Depression: Managing Postpartum Depression
It's common to lose sleep, feel irritable, and cry easily during the first few days after childbirth. Hormone changes and the demands of a new baby can cause these "baby blues." The "baby blues" often peak around the fourth day. Then they ease up in less than 2 weeks. If these mood changes last more than 2 weeks, you may have postpartum depression.
Most people with postpartum depression feel very sad or hopeless and stop finding pleasure in life. Other symptoms may include trouble sleeping and poor appetite.
Depression is a medical condition that requires treatment. Medicine and counseling often work well to reduce depression. You can still breastfeed while taking certain medicines for depression.
When should you call your doctor?
Call 911, the National Child Abuse Hotline at 1-800-4-A-CHILD (1-800-422-4453), or other emergency services immediately if:
- You or someone you know is thinking seriously of suicide or has recently tried suicide. Serious signs include these thoughts:
- You have decided on how to kill yourself, such as with a weapon or medicines.
- You have set a time and place to do it.
- You think there is no other way to solve the problem or end the pain.
- You feel you can't stop from hurting yourself, your baby, or someone else.
Where to get help 24 hours a day, 7 days a week
If you or someone you know talks about suicide, self-harm, a mental health crisis, a substance use crisis, or any other kind of emotional distress, get help right away. You can:
- Call the Suicide and Crisis Lifeline at 988.
- Call 1-800-273-TALK (1-800-273-8255).
- Text HOME to 741741 to access the Crisis Text Line.
Consider saving these numbers in your phone.
Go to 988lifeline.org for more information or to chat online.
Call a doctor now if:
- You hear voices.
- You have been thinking about death or suicide a lot, but you don't have a suicide plan.
- You are worried that your feelings of depression or thoughts of suicide aren't going away.
Seek care soon if:
- You have symptoms of depression, such as:
- Feeling sad or hopeless.
- Not enjoying anything.
- Having trouble with sleep.
- Feeling guilty.
- Feeling anxious or worried.
- You have been treated for depression for more than 3 weeks, but you are not getting better.
Your pregnancy health professional may be the first person to note and diagnose postpartum depression. This is one of many reasons why it's important to have a medical check 3 to 6 weeks after childbirth.

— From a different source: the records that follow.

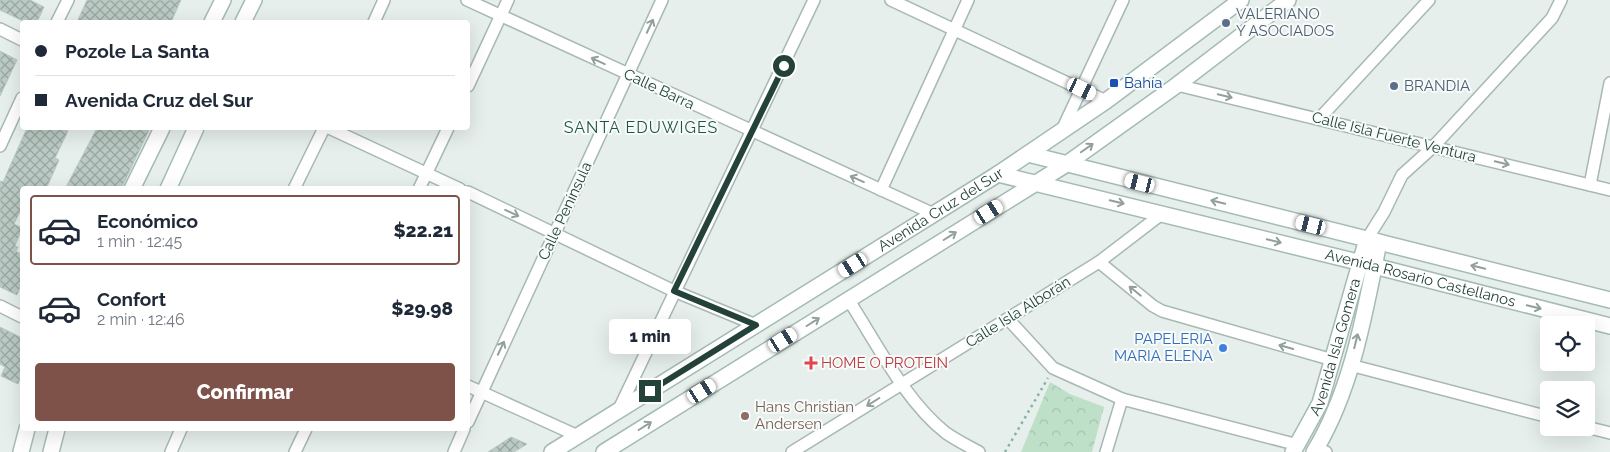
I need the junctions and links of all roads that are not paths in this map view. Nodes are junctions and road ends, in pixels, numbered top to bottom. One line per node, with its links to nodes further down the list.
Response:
1 (68, 0): 17 (street)
2 (223, 0): 18 (street)
3 (254, 0): 19 (street)
4 (384, 0): 20 (street)
5 (467, 0): 16 (street, Calle Barra)
6 (508, 0): 16 (street)
7 (662, 0): 24 (street, Calle Península, one-way to 7)
8 (814, 0): 37 (street)
9 (891, 0): 22 (street)
10 (968, 0): 22 (street)
11 (1123, 0): 28 (street)
12 (1241, 0): 29 (street, Avenida Cruz del Sur)
13 (1288, 0): 27 (street, Avenida Cruz del Sur)
14 (1429, 0): 31 (street)
15 (1561, 0): 40 (street)
16 (500, 16): 24 (street, Calle Barra, one-way to 16); 25 (street)
17 (58, 20)
18 (213, 20)
19 (244, 20)
20 (375, 20)
21 (0, 29): 23 (street)
22 (955, 29): 28 (street); 52 (street)
23 (20, 39)
24 (628, 75): 37 (street, Calle Barra); 57 (street, Calle Península)
25 (470, 82)
26 (1610, 83): 46 (street)
27 (1177, 85): 31 (street, Calle Isla Fuerte Ventura, one-way to 31); 42 (street, Avenida Cruz del Sur, one-way to 27)
28 (1082, 89): 29 (street); 38 (street)
29 (1106, 101): 38 (street, Avenida Cruz del Sur)
30 (20, 102): 39 (street)
31 (1319, 119): 40 (street, Calle Isla Fuerte Ventura)
32 (161, 130): 47 (street)
33 (195, 130): 48 (street)
34 (323, 130): 49 (street)
35 (333, 130): 43 (street)
36 (447, 130): 43 (street)
37 (753, 132): 52 (street, Calle Barra, one-way to 37); 61 (street)
38 (1061, 132): 41 (street, Avenida Cruz del Sur)
39 (0, 146)
40 (1433, 146): 46 (street, Calle Isla Fuerte Ventura, one-way to 46); 58 (street)
41 (1028, 154): 42 (street, Avenida Rosario Castellanos); 44 (street, Avenida Cruz del Sur)
42 (1065, 164): 45 (street, Avenida Cruz del Sur); 58 (street, Avenida Rosario Castellanos, one-way to 42)
43 (427, 173): 50 (street); 51 (street)
44 (998, 174): 45 (street, Avenida Rosario Castellanos); 56 (street, Avenida Cruz del Sur)
45 (1035, 183): 55 (street, Avenida Rosario Castellanos, one-way to 55); 62 (street, Avenida Cruz del Sur, one-way to 45)
46 (1590, 185): 53 (street, Calle Isla Fuerte Ventura)
47 (133, 186)
48 (169, 186)
49 (295, 186)
50 (420, 186)
51 (454, 186)
52 (881, 190): 56 (street, Calle Barra)
53 (1610, 190)
54 (470, 193): 57 (street, one-way to 57)
55 (1163, 213): 59 (street, Calle Isla Alborán); 60 (street, Avenida Rosario Castellanos, one-way to 60)
56 (934, 214): 67 (street, Avenida Cruz del Sur)
57 (555, 233): 61 (street); 73 (street, Calle Península, one-way to 57)
58 (1373, 240): 60 (street, Avenida Isla Gomera); 63 (street, Avenida Rosario Castellanos, one-way to 58)
59 (1099, 262): 66 (street, Calle Isla Alborán); 69 (street, one-way to 59)
60 (1368, 264): 68 (street, Avenida Rosario Castellanos, one-way to 68); 69 (street, Avenida Isla Gomera); 70 (street, Avenida Isla Gomera, one-way to 60)
61 (674, 291): 67 (street); 76 (street)
62 (848, 299): 71 (street); 97 (street, Avenida Cruz del Sur, one-way to 62)
63 (1610, 300)
64 (0, 306): 65 (street)
65 (20, 316)
66 (1008, 319): 71 (street, Calle Isla Alborán); 74 (street)
67 (756, 325): 76 (street, Avenida Cruz del Sur)
68 (1610, 326)
69 (1333, 360): 75 (street, Avenida Isla Gomera)
70 (1350, 365): 77 (street, Avenida Isla Gomera); 78 (street)
71 (902, 384): 88 (street, Calle Isla Alborán, one-way to 88); 99 (street)
72 (470, 387): 73 (street)
73 (481, 392): 79 (street, Calle Península); 87 (street)
74 (1122, 399): 89 (street); 100 (street)
75 (1320, 403): 77 (street); 89 (street, Avenida Isla Gomera)
76 (619, 409): 87 (street, Avenida Cruz del Sur)
77 (1336, 410): 90 (street, Avenida Isla Gomera)
78 (1540, 415)
79 (470, 417)
80 (1595, 430): 86 (street)
81 (26, 431): 91 (street)
82 (56, 431): 92 (street)
83 (180, 431): 93 (street)
84 (305, 431): 94 (street)
85 (463, 431): 95 (street)
86 (1610, 434)
87 (578, 436): 96 (street, Avenida Cruz del Sur)
88 (811, 447): 98 (street, Calle Isla Alborán)
89 (1296, 448)
90 (1319, 451)
91 (21, 452)
92 (51, 452)
93 (171, 452)
94 (295, 452)
95 (454, 452)
96 (552, 452)
97 (604, 452)
98 (792, 452)
99 (979, 452)
100 (1106, 452)

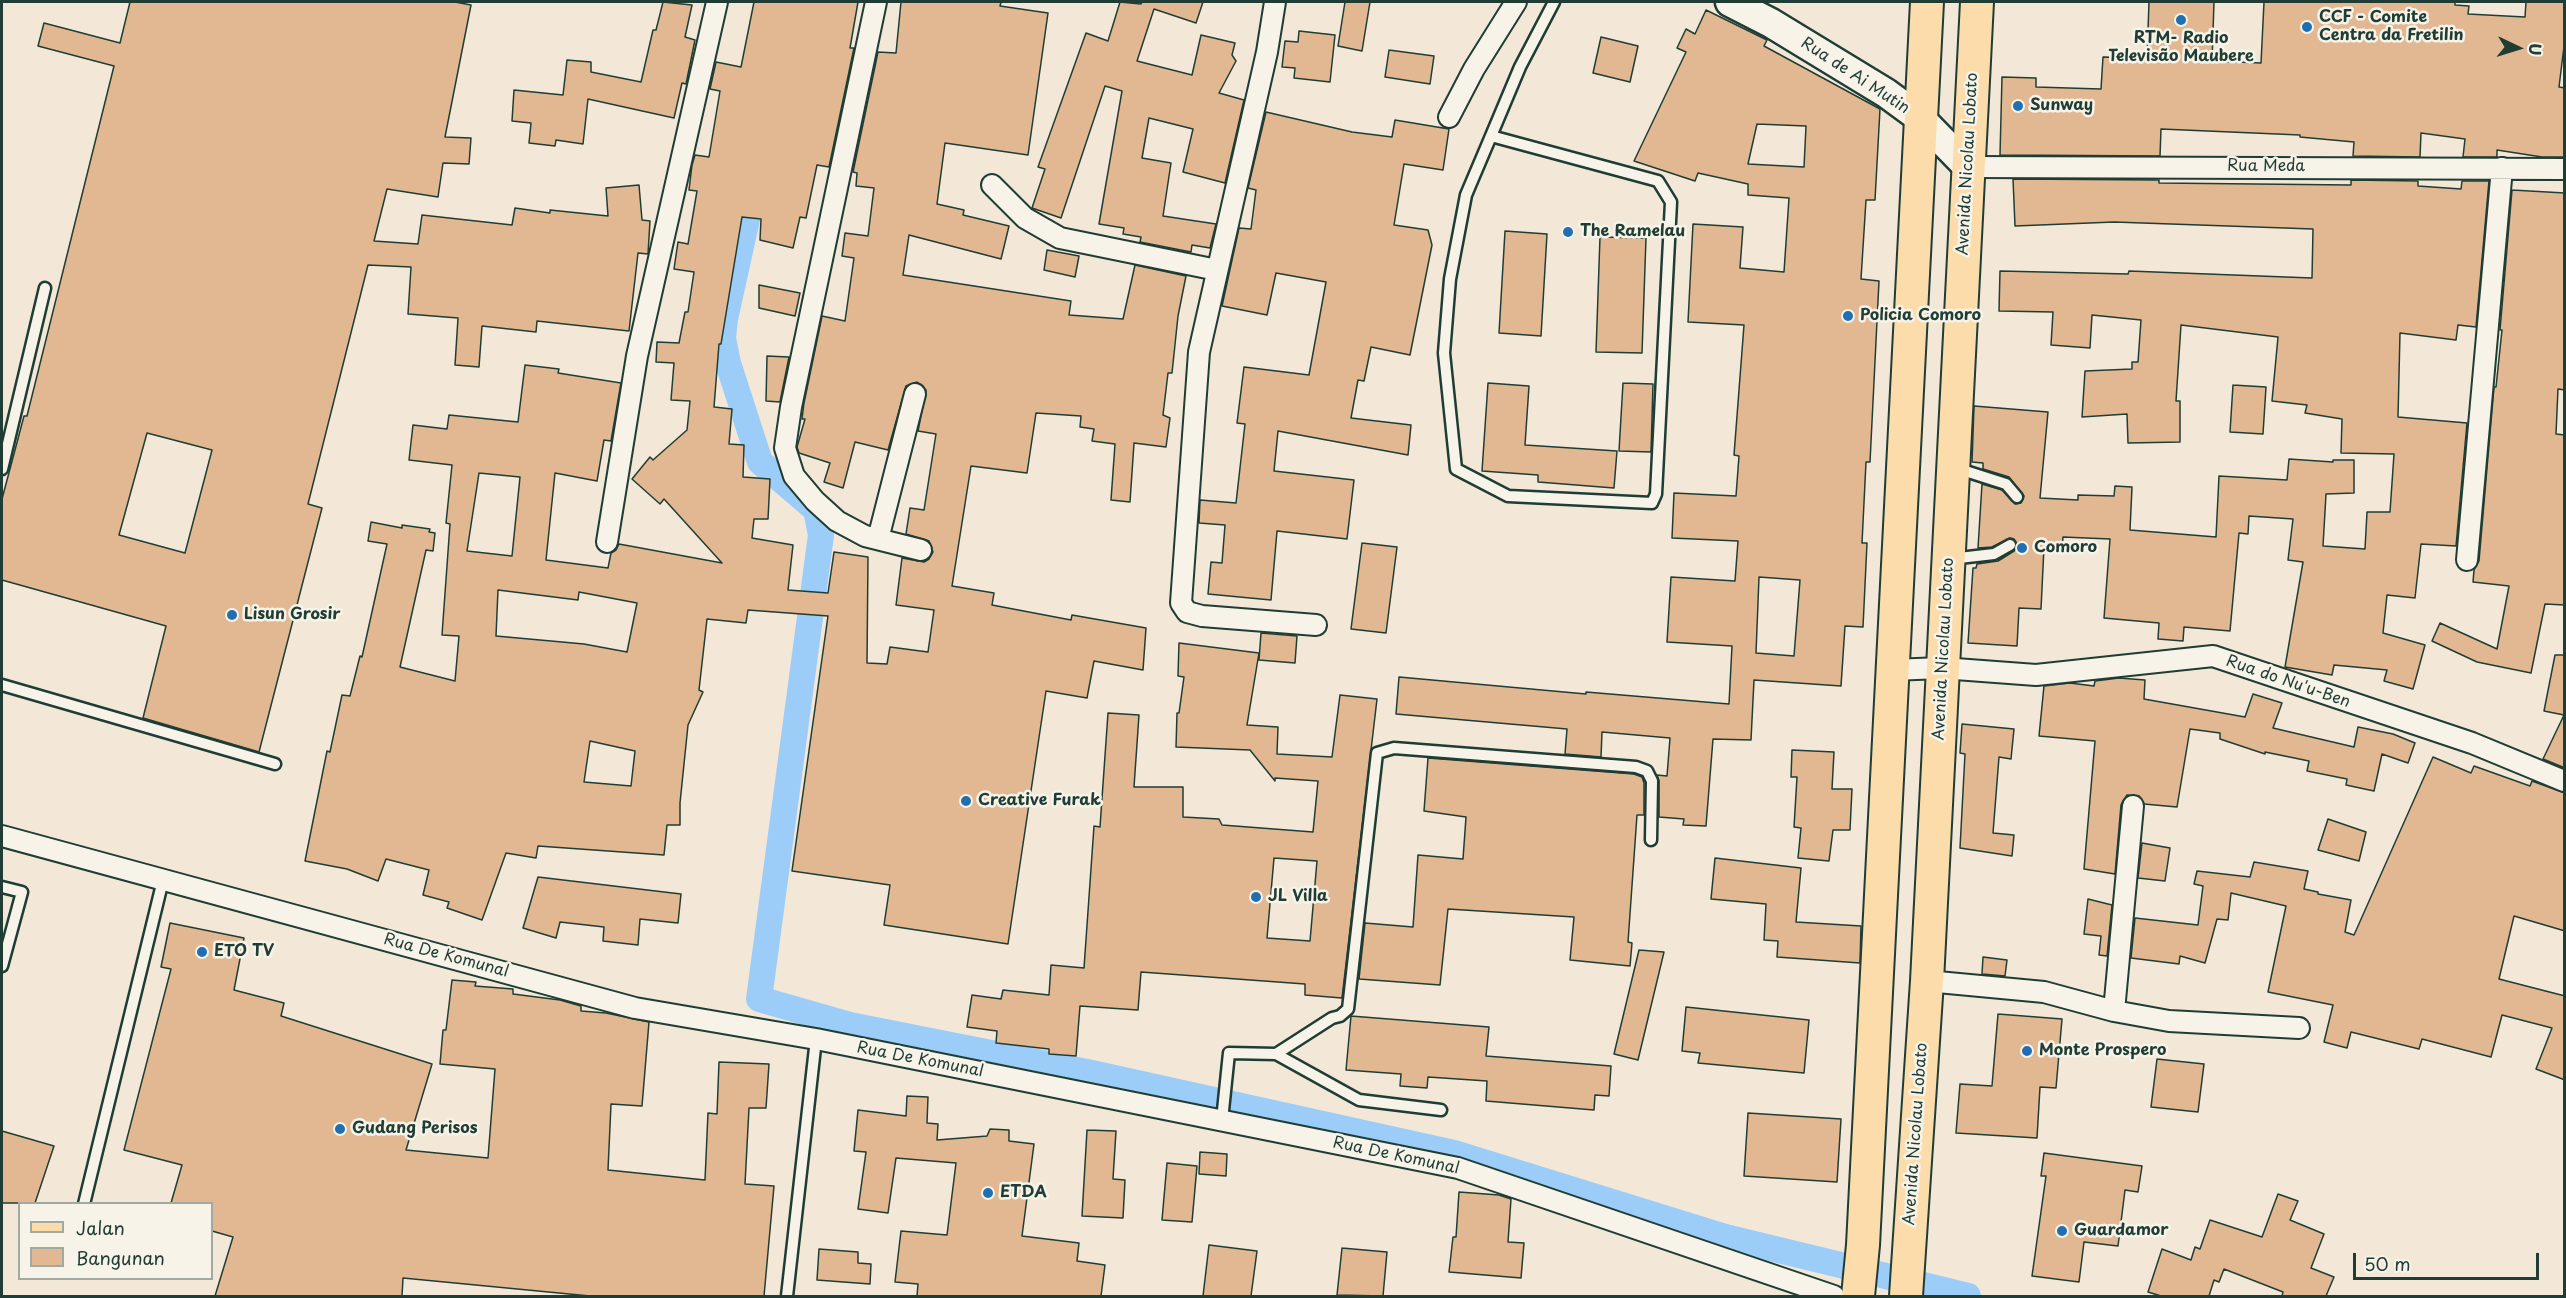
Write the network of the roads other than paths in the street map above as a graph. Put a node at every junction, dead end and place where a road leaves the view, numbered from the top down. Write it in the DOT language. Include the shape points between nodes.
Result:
graph roads {
  1 [pos="717,2"];
  2 [pos="876,2"];
  3 [pos="1275,2"];
  4 [pos="1516,2"];
  5 [pos="1554,2"];
  6 [pos="1730,2"];
  7 [pos="1927,2"];
  8 [pos="1977,2"];
  9 [pos="1449,117"];
  10 [pos="1920,118"];
  11 [pos="1491,136"];
  12 [pos="1968,167"];
  13 [pos="2502,168"];
  14 [pos="2565,170"];
  15 [pos="992,185"];
  16 [pos="1217,270"];
  17 [pos="45,288"];
  18 [pos="915,394"];
  19 [pos="1952,467"];
  20 [pos="2,469"];
  21 [pos="2017,496"];
  22 [pos="878,539"];
  23 [pos="607,542"];
  24 [pos="2010,545"];
  25 [pos="921,550"];
  26 [pos="1948,559"];
  27 [pos="2467,560"];
  28 [pos="1316,625"];
  29 [pos="1942,668"];
  30 [pos="1891,670"];
  31 [pos="2,685"];
  32 [pos="275,764"];
  33 [pos="2565,781"];
  34 [pos="2133,806"];
  35 [pos="2,836"];
  36 [pos="1651,840"];
  37 [pos="163,880"];
  38 [pos="2,887"];
  39 [pos="2,966"];
  40 [pos="1927,981"];
  41 [pos="2114,1011"];
  42 [pos="2299,1028"];
  43 [pos="816,1039"];
  44 [pos="1276,1054"];
  45 [pos="1441,1110"];
  46 [pos="1222,1120"];
  47 [pos="84,1202"];
  48 [pos="1850,1294"];
  49 [pos="787,1296"];
  50 [pos="1906,1296"];
  1 -- 23 [label="street" via="637,356"];
  2 -- 22 [label="street" via="785,448 794,476 815,501 837,521"];
  3 -- 16 [label="street"];
  4 -- 9 [label="street"];
  5 -- 11 [label="lane" via="1520,67"];
  6 -- 10 [label="street, Rua de Ai Mutin" via="1886,93"];
  7 -- 10 [label="main road"];
  8 -- 12 [label="main road, Avenida Nicolau Lobato"];
  10 -- 12 [label="street, Rua de Ai Mutin"];
  10 -- 30 [label="main road"];
  11 -- 11 [label="lane" via="1466,195 1450,279 1444,353 1456,469 1508,496 1652,503 1656,494 1671,202 1658,181"];
  12 -- 13 [label="street, Rua Meda"];
  12 -- 19 [label="main road, Avenida Nicolau Lobato"];
  13 -- 14 [label="street, Rua Meda"];
  13 -- 27 [label="street"];
  15 -- 16 [label="street" via="1025,218 1060,238"];
  16 -- 28 [label="street" via="1198,352 1181,603 1186,612 1202,616"];
  17 -- 20 [label="lane"];
  18 -- 22 [label="street"];
  19 -- 21 [label="lane" via="2006,484"];
  19 -- 26 [label="main road, Avenida Nicolau Lobato"];
  22 -- 25 [label="street"];
  24 -- 26 [label="lane" via="1995,554"];
  26 -- 29 [label="main road, Avenida Nicolau Lobato"];
  29 -- 30 [label="street, Rua do Nu'u-Ben"];
  29 -- 33 [label="street, Rua do Nu'u-Ben" via="2036,675 2213,656 2472,743"];
  29 -- 40 [label="main road, Avenida Nicolau Lobato"];
  30 -- 48 [label="main road" via="1863,1245"];
  31 -- 32 [label="lane"];
  34 -- 41 [label="street"];
  35 -- 37 [label="street, Rua De Komunal"];
  36 -- 44 [label="lane" via="1652,781 1647,771 1636,767 1384,749 1377,753 1348,1009"];
  37 -- 43 [label="street, Rua De Komunal" via="635,1008"];
  37 -- 47 [label="lane"];
  38 -- 39 [label="lane" via="22,892"];
  40 -- 41 [label="street" via="2044,992"];
  40 -- 50 [label="main road, Avenida Nicolau Lobato"];
  41 -- 42 [label="street" via="2169,1022"];
  43 -- 46 [label="street, Rua De Komunal"];
  43 -- 49 [label="lane"];
  44 -- 45 [label="lane" via="1359,1100"];
  44 -- 46 [label="lane" via="1229,1053"];
  46 -- 48 [label="street, Rua De Komunal" via="1458,1168"];
}
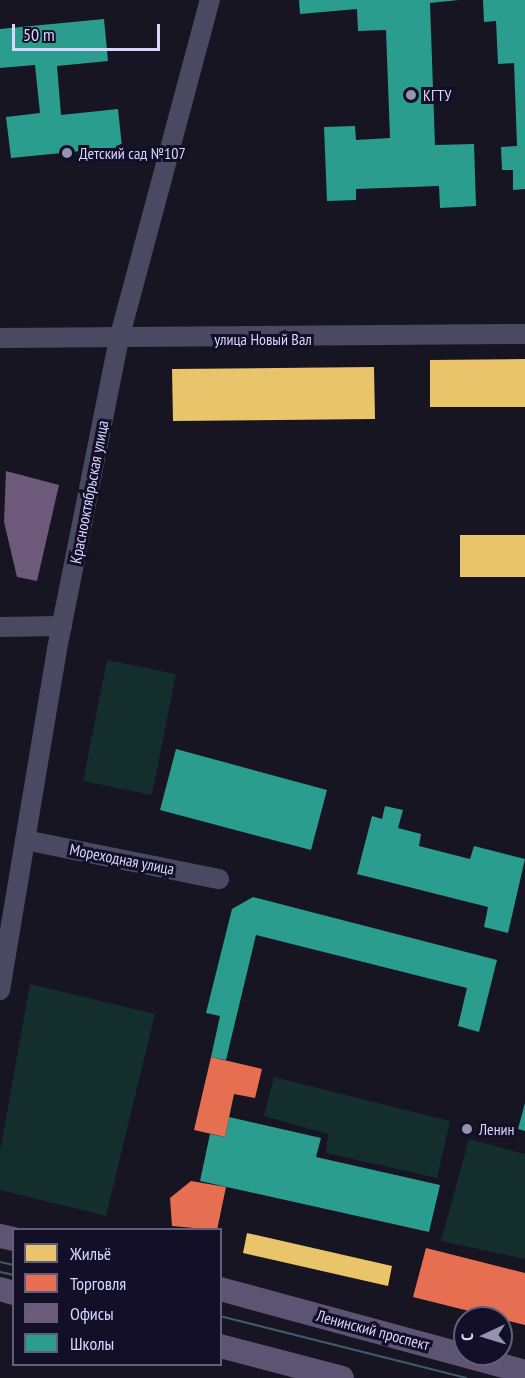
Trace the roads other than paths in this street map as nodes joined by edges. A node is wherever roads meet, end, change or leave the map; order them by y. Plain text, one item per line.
1 (210, 0) edge
2 (525, 334) edge
3 (0, 338) edge
4 (119, 339) junction
5 (62, 626) junction
6 (0, 627) edge
7 (25, 840) junction
8 (219, 879) dead end
9 (0, 990) edge
10 (222, 1290) edge
11 (222, 1347) edge
12 (525, 1372) edge
13 (342, 1378) edge

1 - 4 street, Краснооктябрьская улица
2 - 4 street, улица Новый Вал
3 - 4 street, улица Новый Вал
4 - 5 street, Краснооктябрьская улица
5 - 6 street
5 - 7 street, Краснооктябрьская улица
7 - 8 street, Мореходная улица
7 - 9 street, Краснооктябрьская улица
10 - 12 main road, Ленинский проспект
11 - 13 main road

How is postpartum depression treated?
Treatment choices include:
- Counseling. It can give you emotional support and help with problem solving and goal setting. Others in your family may also benefit from counseling.
- Antidepressant medicine. It relieves symptoms for most people.
Doctors recommend that people with moderate to severe postpartum depression combine counseling with medicine. People with mild depression may get better from counseling alone. You can still breastfeed while taking certain antidepressants.
Antidepressants are typically used for 6 months or longer. They're taken first to treat postpartum depression and then to prevent symptoms from coming back.
Getting regular exercise, eating well, and getting enough sleep may also help you feel better. Support from family, friends, or other parents may also help.
Talk to your doctor about your symptoms. Together you can decide what treatment is right for you.
How can you care for yourself?
Here are some tips for taking good care of yourself when you have postpartum depression.
- Schedule outings and visits with friends and family.
Ask them to call you often. Isolation can make depression worse, especially when it's combined with the stress of caring for a newborn.
- Get as much sunlight as you can.
Keep your shades and curtains open. And get outside as much as you can.
- Eat a balanced diet.
Avoid alcohol and caffeine. If you don't feel hungry, eat small snacks throughout the day.
- Get some exercise every day, such as outdoor stroller walks.
Exercise helps improve mood.
- Ask for help with preparing food and doing other daily tasks.
Family and friends are often happy to help when you have a newborn.
- Don't overdo it.
And get as much rest and sleep as you can. Fatigue can increase depression.
- Join a support group for people who have new babies.
To find a support group in your area, talk to your doctor. Or go to the website for Postpartum Support International at www.postpartum.net for more information.
- Play upbeat music throughout your day and soothing music at night.